■ **Exercise objective**: Repeat the entries below exactly and in full.

■ **Data provided**:
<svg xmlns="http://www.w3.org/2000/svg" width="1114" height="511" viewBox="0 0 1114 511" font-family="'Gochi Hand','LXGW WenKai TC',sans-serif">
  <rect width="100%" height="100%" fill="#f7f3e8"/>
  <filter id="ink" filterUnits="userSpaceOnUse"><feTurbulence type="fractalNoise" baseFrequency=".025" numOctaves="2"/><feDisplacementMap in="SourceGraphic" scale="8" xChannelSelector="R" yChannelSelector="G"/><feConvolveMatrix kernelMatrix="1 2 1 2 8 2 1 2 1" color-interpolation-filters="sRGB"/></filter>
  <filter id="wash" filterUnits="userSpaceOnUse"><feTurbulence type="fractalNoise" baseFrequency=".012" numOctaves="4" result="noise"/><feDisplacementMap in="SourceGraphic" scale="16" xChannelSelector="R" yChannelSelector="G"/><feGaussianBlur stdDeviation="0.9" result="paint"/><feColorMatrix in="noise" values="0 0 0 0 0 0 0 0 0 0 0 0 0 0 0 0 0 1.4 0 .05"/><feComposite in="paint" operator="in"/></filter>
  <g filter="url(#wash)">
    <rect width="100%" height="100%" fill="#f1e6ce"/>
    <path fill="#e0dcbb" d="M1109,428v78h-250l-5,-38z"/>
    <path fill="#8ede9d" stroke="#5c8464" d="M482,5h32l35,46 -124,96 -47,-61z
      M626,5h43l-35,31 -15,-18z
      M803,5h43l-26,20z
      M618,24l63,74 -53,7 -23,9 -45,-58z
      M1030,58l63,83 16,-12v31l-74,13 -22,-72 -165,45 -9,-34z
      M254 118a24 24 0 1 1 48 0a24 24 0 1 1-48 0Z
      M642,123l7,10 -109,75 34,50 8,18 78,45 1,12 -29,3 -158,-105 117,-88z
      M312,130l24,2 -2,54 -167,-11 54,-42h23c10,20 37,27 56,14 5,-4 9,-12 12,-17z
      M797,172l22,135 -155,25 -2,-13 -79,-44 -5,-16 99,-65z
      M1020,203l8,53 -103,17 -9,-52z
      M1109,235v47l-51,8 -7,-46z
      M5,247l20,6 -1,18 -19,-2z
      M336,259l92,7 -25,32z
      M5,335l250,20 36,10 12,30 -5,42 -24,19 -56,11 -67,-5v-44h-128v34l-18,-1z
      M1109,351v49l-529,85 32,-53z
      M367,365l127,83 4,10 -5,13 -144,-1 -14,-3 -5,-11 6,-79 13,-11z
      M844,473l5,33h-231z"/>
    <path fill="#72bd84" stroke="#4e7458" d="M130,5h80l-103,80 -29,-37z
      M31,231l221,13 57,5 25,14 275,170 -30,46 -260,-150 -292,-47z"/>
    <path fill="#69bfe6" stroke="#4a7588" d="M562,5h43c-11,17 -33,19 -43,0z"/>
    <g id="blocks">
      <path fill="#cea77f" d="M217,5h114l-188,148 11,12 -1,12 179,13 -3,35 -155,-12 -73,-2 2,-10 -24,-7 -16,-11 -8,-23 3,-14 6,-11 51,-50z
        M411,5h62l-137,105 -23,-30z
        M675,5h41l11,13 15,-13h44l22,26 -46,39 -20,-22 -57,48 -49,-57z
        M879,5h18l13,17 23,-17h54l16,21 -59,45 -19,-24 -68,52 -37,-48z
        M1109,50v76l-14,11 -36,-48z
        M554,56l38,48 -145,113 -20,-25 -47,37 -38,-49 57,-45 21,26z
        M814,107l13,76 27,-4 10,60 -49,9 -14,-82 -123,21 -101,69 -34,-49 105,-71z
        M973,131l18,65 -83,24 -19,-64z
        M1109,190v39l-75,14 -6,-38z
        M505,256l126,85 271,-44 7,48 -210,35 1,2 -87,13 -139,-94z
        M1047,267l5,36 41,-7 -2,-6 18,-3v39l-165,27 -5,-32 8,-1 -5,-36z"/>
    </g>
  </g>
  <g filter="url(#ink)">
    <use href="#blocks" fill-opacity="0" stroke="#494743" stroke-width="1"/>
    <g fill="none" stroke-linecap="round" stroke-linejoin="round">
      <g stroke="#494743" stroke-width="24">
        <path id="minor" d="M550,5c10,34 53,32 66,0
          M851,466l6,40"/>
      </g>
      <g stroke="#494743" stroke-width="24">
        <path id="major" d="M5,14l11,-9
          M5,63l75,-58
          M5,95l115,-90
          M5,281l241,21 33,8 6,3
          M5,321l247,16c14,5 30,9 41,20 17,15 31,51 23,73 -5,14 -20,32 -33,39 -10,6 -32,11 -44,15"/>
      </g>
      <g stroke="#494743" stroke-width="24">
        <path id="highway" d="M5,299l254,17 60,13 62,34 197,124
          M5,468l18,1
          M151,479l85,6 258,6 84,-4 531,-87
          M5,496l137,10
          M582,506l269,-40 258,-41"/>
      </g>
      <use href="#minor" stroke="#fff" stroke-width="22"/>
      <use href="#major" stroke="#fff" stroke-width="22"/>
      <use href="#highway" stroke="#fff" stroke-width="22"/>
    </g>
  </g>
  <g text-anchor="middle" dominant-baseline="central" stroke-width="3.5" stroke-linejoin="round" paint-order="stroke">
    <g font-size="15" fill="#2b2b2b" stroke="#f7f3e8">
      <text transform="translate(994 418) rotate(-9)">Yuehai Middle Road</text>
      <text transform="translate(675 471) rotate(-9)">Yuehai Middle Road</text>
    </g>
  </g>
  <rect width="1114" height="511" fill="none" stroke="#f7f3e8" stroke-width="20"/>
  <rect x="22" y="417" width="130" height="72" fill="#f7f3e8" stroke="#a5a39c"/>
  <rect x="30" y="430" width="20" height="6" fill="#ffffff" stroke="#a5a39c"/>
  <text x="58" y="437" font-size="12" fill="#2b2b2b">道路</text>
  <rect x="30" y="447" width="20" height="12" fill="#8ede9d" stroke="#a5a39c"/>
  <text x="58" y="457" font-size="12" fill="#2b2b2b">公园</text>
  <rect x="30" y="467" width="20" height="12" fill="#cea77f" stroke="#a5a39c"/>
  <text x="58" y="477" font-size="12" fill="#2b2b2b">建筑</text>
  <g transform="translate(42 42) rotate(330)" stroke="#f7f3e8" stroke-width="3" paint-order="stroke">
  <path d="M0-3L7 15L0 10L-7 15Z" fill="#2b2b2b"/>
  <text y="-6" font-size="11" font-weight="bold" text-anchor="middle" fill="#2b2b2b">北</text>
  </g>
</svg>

■ **Response to this task**:
<svg xmlns="http://www.w3.org/2000/svg" width="1114" height="511" viewBox="0 0 1114 511" font-family="'Gochi Hand','LXGW WenKai TC',sans-serif">
  <rect width="100%" height="100%" fill="#f7f3e8"/>
  <filter id="ink" filterUnits="userSpaceOnUse"><feTurbulence type="fractalNoise" baseFrequency=".025" numOctaves="2"/><feDisplacementMap in="SourceGraphic" scale="8" xChannelSelector="R" yChannelSelector="G"/><feConvolveMatrix kernelMatrix="1 2 1 2 8 2 1 2 1" color-interpolation-filters="sRGB"/></filter>
  <filter id="wash" filterUnits="userSpaceOnUse"><feTurbulence type="fractalNoise" baseFrequency=".012" numOctaves="4" result="noise"/><feDisplacementMap in="SourceGraphic" scale="16" xChannelSelector="R" yChannelSelector="G"/><feGaussianBlur stdDeviation="0.9" result="paint"/><feColorMatrix in="noise" values="0 0 0 0 0 0 0 0 0 0 0 0 0 0 0 0 0 1.4 0 .05"/><feComposite in="paint" operator="in"/></filter>
  <g filter="url(#wash)">
    <rect width="100%" height="100%" fill="#f1e6ce"/>
    <path fill="#e0dcbb" d="M1109,428v78h-250l-5,-38z"/>
    <path fill="#8ede9d" stroke="#5c8464" d="M482,5h32l35,46 -124,96 -47,-61z
      M626,5h43l-35,31 -15,-18z
      M803,5h43l-26,20z
      M618,24l63,74 -53,7 -23,9 -45,-58z
      M1030,58l63,83 16,-12v31l-74,13 -22,-72 -165,45 -9,-34z
      M254 118a24 24 0 1 1 48 0a24 24 0 1 1-48 0Z
      M642,123l7,10 -109,75 34,50 8,18 78,45 1,12 -29,3 -158,-105 117,-88z
      M312,130l24,2 -2,54 -167,-11 54,-42h23c10,20 37,27 56,14 5,-4 9,-12 12,-17z
      M797,172l22,135 -155,25 -2,-13 -79,-44 -5,-16 99,-65z
      M1020,203l8,53 -103,17 -9,-52z
      M1109,235v47l-51,8 -7,-46z
      M5,247l20,6 -1,18 -19,-2z
      M336,259l92,7 -25,32z
      M5,335l250,20 36,10 12,30 -5,42 -24,19 -56,11 -67,-5v-44h-128v34l-18,-1z
      M1109,351v49l-529,85 32,-53z
      M367,365l127,83 4,10 -5,13 -144,-1 -14,-3 -5,-11 6,-79 13,-11z
      M844,473l5,33h-231z"/>
    <path fill="#72bd84" stroke="#4e7458" d="M130,5h80l-103,80 -29,-37z
      M31,231l221,13 57,5 25,14 275,170 -30,46 -260,-150 -292,-47z"/>
    <path fill="#69bfe6" stroke="#4a7588" d="M562,5h43c-11,17 -33,19 -43,0z"/>
    <g id="blocks">
      <path fill="#cea77f" d="M217,5h114l-188,148 11,12 -1,12 179,13 -3,35 -155,-12 -73,-2 2,-10 -24,-7 -16,-11 -8,-23 3,-14 6,-11 51,-50z
        M411,5h62l-137,105 -23,-30z
        M675,5h41l11,13 15,-13h44l22,26 -46,39 -20,-22 -57,48 -49,-57z
        M879,5h18l13,17 23,-17h54l16,21 -59,45 -19,-24 -68,52 -37,-48z
        M1109,50v76l-14,11 -36,-48z
        M554,56l38,48 -145,113 -20,-25 -47,37 -38,-49 57,-45 21,26z
        M814,107l13,76 27,-4 10,60 -49,9 -14,-82 -123,21 -101,69 -34,-49 105,-71z
        M973,131l18,65 -83,24 -19,-64z
        M1109,190v39l-75,14 -6,-38z
        M505,256l126,85 271,-44 7,48 -210,35 1,2 -87,13 -139,-94z
        M1047,267l5,36 41,-7 -2,-6 18,-3v39l-165,27 -5,-32 8,-1 -5,-36z"/>
    </g>
  </g>
  <g filter="url(#ink)">
    <use href="#blocks" fill-opacity="0" stroke="#494743" stroke-width="1"/>
    <g fill="none" stroke-linecap="round" stroke-linejoin="round">
      <g stroke="#494743" stroke-width="24">
        <path id="minor" d="M550,5c10,34 53,32 66,0
          M851,466l6,40"/>
      </g>
      <g stroke="#494743" stroke-width="24">
        <path id="major" d="M5,14l11,-9
          M5,63l75,-58
          M5,95l115,-90
          M5,281l241,21 33,8 6,3
          M5,321l247,16c14,5 30,9 41,20 17,15 31,51 23,73 -5,14 -20,32 -33,39 -10,6 -32,11 -44,15"/>
      </g>
      <g stroke="#494743" stroke-width="24">
        <path id="highway" d="M5,299l254,17 60,13 62,34 197,124
          M5,468l18,1
          M151,479l85,6 258,6 84,-4 531,-87
          M5,496l137,10
          M582,506l269,-40 258,-41"/>
      </g>
      <use href="#minor" stroke="#fff" stroke-width="22"/>
      <use href="#major" stroke="#fff" stroke-width="22"/>
      <use href="#highway" stroke="#fff" stroke-width="22"/>
    </g>
  </g>
  <g text-anchor="middle" dominant-baseline="central" stroke-width="3.5" stroke-linejoin="round" paint-order="stroke">
    <g font-size="15" fill="#2b2b2b" stroke="#f7f3e8">
      <text transform="translate(994 418) rotate(-9)">Yuehai Middle Road</text>
      <text transform="translate(675 471) rotate(-9)">Yuehai Middle Road</text>
    </g>
  </g>
  <rect width="1114" height="511" fill="none" stroke="#f7f3e8" stroke-width="20"/>
  <rect x="22" y="417" width="130" height="72" fill="#f7f3e8" stroke="#a5a39c"/>
  <rect x="30" y="430" width="20" height="6" fill="#ffffff" stroke="#a5a39c"/>
  <text x="58" y="437" font-size="12" fill="#2b2b2b">道路</text>
  <rect x="30" y="447" width="20" height="12" fill="#8ede9d" stroke="#a5a39c"/>
  <text x="58" y="457" font-size="12" fill="#2b2b2b">公园</text>
  <rect x="30" y="467" width="20" height="12" fill="#cea77f" stroke="#a5a39c"/>
  <text x="58" y="477" font-size="12" fill="#2b2b2b">建筑</text>
  <g transform="translate(42 42) rotate(330)" stroke="#f7f3e8" stroke-width="3" paint-order="stroke">
  <path d="M0-3L7 15L0 10L-7 15Z" fill="#2b2b2b"/>
  <text y="-6" font-size="11" font-weight="bold" text-anchor="middle" fill="#2b2b2b">北</text>
  </g>
</svg>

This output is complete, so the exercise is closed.